All of the data that follows should be retyped exactly as it appears.

START Dataset

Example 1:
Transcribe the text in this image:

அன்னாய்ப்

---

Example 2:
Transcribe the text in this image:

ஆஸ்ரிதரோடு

END Dataset

Answer for the task =>
Example 1:
Transcribe the text in this image:

அன்னாய்ப்

---

Example 2:
Transcribe the text in this image:

ஆஸ்ரிதரோடு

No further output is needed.